Hybrid Mode: Hashes and Images#

This how-to guide will show you how to use the hybrid mode of pytest-mpl.

For a full description of the hybrid mode, see the hybrid mode section of the get started guide. In summary, hybrid mode uses both baseline images and hashes. First, the hash of the image is compared to the hash of the baseline image. If the hashes match, the test passes. If the hashes do not match, the test fails.

The difference with hybrid mode is that a baseline image comparison will also be carried out if the hashes do not match, or always if this has been configured. The purpose of the additional image comparison (which does not affect the test result) is to allow the user to visually inspect the difference between the baseline image and the image generated by the test.

In order to keep the code repository size small, it is recommended to store the baseline hashes in the code repository, and the baseline images in a separate repository. The baseline hashes should be updated where appropriate in PRs to the code repository. However, the baseline images are not updated in these PRs.
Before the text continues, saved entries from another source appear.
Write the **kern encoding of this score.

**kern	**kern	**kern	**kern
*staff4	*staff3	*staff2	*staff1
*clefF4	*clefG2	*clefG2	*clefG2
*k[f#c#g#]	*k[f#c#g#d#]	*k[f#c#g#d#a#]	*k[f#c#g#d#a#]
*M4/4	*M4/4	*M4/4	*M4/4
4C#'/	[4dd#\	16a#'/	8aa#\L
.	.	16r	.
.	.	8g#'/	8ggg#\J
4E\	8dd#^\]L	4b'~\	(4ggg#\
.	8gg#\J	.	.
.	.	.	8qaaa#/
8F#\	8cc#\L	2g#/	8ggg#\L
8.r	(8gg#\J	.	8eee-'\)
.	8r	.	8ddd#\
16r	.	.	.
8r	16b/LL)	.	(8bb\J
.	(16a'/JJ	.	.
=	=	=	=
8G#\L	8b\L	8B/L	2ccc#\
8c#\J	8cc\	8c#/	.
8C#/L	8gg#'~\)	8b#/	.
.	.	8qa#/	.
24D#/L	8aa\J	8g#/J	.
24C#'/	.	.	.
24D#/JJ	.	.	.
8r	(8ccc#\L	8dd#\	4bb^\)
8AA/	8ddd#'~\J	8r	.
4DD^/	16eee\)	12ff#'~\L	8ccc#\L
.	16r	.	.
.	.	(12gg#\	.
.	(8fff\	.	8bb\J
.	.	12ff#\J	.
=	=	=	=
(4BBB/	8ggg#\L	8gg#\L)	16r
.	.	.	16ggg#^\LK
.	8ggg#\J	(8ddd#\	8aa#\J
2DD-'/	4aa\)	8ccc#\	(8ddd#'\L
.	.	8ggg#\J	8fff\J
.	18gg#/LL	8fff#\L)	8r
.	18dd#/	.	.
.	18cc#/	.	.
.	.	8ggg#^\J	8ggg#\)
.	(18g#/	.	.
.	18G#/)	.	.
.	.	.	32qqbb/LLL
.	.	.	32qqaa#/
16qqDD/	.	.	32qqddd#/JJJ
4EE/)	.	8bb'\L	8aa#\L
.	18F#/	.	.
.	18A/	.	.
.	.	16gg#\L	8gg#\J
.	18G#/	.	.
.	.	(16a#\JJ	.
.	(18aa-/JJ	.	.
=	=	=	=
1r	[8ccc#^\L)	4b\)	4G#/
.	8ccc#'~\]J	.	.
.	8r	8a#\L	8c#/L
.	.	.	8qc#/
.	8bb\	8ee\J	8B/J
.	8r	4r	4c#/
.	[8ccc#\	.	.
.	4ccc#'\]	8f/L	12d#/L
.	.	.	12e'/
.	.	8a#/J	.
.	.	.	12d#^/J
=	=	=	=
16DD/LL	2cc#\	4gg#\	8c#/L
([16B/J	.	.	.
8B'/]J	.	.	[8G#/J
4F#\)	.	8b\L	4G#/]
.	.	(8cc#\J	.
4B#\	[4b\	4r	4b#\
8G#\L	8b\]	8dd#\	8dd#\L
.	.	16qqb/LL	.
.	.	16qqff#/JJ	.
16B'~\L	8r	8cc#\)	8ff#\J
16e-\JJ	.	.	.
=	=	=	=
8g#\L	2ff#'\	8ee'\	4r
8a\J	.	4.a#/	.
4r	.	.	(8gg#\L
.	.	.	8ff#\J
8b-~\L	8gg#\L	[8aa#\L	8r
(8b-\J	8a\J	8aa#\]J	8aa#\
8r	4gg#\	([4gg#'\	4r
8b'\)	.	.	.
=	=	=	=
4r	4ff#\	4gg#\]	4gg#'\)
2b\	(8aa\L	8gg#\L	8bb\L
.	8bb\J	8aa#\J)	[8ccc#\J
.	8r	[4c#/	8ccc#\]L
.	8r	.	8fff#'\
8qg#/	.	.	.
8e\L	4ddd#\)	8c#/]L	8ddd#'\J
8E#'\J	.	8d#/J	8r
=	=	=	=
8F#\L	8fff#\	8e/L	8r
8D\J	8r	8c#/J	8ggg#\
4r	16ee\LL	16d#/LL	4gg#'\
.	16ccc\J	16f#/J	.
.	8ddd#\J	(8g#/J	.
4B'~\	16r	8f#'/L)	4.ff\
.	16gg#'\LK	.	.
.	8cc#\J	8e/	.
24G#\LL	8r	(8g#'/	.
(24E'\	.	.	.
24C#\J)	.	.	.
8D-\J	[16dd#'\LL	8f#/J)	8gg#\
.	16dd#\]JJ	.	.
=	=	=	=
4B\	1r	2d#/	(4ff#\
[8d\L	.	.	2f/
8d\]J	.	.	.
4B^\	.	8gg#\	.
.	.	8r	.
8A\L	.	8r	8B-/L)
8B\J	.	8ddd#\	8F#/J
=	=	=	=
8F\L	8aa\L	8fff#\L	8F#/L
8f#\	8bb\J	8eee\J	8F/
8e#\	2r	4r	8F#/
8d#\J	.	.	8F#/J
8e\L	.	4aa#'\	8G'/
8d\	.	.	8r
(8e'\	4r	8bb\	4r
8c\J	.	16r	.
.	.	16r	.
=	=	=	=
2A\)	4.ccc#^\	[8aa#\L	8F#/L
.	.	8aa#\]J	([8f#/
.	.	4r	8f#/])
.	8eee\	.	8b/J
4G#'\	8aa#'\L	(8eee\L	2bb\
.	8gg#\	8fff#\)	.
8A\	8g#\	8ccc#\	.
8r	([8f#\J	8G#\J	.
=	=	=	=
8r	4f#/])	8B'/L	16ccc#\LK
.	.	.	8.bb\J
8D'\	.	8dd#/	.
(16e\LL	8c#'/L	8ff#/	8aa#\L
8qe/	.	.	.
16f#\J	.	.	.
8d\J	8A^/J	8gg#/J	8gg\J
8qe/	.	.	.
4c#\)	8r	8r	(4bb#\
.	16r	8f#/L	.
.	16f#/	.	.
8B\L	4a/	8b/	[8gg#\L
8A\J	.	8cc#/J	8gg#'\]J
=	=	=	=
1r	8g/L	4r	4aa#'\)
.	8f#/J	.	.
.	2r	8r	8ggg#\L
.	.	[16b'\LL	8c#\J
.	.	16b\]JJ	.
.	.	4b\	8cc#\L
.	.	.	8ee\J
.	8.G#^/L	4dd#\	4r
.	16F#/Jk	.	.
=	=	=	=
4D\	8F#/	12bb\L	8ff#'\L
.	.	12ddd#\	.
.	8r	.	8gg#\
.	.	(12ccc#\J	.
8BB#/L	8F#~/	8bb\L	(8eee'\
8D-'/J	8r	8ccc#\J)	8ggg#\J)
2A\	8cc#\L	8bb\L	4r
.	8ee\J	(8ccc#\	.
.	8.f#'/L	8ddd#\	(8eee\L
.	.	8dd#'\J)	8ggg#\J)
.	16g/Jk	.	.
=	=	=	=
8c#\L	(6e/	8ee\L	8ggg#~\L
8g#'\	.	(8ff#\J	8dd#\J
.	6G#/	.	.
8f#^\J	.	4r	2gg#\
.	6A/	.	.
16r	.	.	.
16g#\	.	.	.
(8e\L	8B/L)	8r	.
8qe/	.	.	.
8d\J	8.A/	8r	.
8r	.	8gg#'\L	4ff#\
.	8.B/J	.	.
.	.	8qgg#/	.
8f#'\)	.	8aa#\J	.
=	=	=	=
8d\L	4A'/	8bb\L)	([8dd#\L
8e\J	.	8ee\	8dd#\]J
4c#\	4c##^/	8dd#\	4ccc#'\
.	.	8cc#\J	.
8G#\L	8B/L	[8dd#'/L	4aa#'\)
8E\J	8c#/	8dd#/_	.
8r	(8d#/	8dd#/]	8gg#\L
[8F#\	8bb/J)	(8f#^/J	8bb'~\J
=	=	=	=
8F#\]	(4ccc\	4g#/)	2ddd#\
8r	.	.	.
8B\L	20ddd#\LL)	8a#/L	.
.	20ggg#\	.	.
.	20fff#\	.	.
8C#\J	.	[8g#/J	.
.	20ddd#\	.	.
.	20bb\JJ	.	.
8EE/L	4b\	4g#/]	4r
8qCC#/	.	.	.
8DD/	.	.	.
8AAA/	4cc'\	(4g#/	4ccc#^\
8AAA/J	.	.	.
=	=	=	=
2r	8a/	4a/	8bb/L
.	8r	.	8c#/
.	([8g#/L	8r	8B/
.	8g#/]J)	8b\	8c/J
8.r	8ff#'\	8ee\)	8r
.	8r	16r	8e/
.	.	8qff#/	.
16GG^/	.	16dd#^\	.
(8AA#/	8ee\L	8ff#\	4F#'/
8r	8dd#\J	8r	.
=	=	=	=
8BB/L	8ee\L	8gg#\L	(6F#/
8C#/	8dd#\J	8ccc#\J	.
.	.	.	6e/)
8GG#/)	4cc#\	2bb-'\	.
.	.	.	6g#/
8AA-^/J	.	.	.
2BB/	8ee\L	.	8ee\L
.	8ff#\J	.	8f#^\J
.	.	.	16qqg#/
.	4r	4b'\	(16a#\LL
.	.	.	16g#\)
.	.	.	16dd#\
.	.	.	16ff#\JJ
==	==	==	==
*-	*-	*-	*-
Instead, they should be updated once the PR has been merged, preferably by a CI job.

Another benefit of only updating the baseline images once the PR has been merged is that the PR tests will show the difference between the remote baseline images and the images generated by the PR. Even though the tests will pass when the baseline hash matches, the images will still be compared and the difference will be shown in the HTML test summary report, which is useful when reviewing the PR.

Generating baseline hashes and images#

Once a suite of image comparison tests have been written, baseline hashes and images should be generated by setting --mpl-generate-path and --mpl-generate-hash-library:

pytest \
  --mpl-generate-hash-library=your_project/tests/test_hashes.json \
  --mpl-generate-path=baseline \
  --mpl-results-path=results \
  --mpl-generate-summary=html,json

HTMLJSON

Open the HTML summary file and inspect the figures to ensure that the baseline images are correct. If they are, the baseline hashes can be committed to the code repository. It’s usually a good idea to encode the Matplotlib version and the FreeType version in the filename, e.g. mpl35_ft261.json. The baseline images should be copied to a separate repository; preferably within a version specific directory, e.g. mpl35_ft261/.

Running hash comparison tests#

When running the tests, the --mpl flag should be used along with a configured hash library path and baseline image path to enable hybrid mode testing:

pytest --mpl \
  --mpl-hash-library=your_project/tests/mpl35_ft261.json \
  --mpl-baseline-path=https://raw.githubusercontent.com/your-org/your-project-figure-tests/mpl35_ft261/ \
  --mpl-results-path=results \
  --mpl-generate-summary=html,json

HTMLJSON

The --mpl-results-path flag can be used to set the directory where the generated HTML summary will be stored. If this is not set, the images will be stored in a temporary directory.

Notice that the baseline image path is set to a URL, which is the location of the baseline images in the separate repository. When the baseline image comparison is carried out, the baseline images will be downloaded from this URL.

It is recommended to create a CI job that updates the baseline images in the separate repository once the PR has been merged. The CI job should run when new commits are pushed to the default branch. The baseline images should only be regenerated and updated if the tests pass in the hash comparison mode.

Aside: basic HTML summary

This is what the basic HTML summary looks like for the same test as above:

pytest --mpl \
  --mpl-hash-library=your_project/tests/mpl35_ft261.json \
  --mpl-baseline-path=https://raw.githubusercontent.com/your-org/your-project-figure-tests/mpl35_ft261/ \
  --mpl-results-path=results \
  --mpl-generate-summary=basic-html,json

Basic HTMLJSON

Continue reading#

pytest-mpl has many configuration options that can be used to customize the behavior of the hybrid mode. Only a few of the most commonly used options are covered in this guide. See the configuration options documentation for full details.